[SUPPLIED DATA]:

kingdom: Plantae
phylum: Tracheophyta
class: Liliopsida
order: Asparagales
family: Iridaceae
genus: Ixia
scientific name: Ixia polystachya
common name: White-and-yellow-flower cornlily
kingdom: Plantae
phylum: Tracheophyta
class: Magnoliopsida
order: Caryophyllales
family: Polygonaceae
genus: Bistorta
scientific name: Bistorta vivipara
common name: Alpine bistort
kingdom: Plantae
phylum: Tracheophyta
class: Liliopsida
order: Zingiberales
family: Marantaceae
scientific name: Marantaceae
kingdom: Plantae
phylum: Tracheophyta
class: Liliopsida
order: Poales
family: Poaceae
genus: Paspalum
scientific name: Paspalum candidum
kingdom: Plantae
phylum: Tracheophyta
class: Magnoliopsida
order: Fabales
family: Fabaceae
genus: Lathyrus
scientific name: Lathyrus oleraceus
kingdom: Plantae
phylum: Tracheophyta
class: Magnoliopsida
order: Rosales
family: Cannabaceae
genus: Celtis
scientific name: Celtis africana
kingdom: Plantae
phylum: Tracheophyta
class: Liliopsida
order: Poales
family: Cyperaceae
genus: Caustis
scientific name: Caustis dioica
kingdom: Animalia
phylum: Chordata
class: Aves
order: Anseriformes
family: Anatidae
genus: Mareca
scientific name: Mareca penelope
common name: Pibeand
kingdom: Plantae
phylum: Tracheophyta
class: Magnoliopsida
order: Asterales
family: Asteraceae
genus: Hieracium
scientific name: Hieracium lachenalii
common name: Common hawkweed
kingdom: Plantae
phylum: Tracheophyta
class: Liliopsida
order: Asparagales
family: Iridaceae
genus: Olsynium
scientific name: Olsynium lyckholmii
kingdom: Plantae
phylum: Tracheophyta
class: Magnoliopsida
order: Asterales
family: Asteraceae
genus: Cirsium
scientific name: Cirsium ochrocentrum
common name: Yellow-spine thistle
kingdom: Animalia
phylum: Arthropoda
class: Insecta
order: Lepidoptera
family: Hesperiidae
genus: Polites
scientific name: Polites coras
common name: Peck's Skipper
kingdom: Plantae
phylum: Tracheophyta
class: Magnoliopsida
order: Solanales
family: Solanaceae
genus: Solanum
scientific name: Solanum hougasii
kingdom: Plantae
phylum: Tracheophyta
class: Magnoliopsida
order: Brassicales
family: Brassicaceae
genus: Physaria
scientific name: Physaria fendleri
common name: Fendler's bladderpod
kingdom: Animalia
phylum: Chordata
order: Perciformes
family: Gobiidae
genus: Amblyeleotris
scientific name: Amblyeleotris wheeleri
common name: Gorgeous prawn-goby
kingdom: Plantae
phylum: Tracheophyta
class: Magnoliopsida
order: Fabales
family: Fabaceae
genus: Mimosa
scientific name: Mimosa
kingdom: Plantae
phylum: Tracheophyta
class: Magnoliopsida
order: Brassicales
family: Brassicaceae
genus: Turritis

[WHAT THE TASK ASKS]:
Rewrite the part of the records that opens with their first line and closes with the line containing "order: Caryophyllales", swapping "common name" for "vernacular name" and leaving everything else unchanged.

[COMPLETE RESPONSE]:
kingdom: Plantae
phylum: Tracheophyta
class: Liliopsida
order: Asparagales
family: Iridaceae
genus: Ixia
scientific name: Ixia polystachya
vernacular name: White-and-yellow-flower cornlily
kingdom: Plantae
phylum: Tracheophyta
class: Magnoliopsida
order: Caryophyllales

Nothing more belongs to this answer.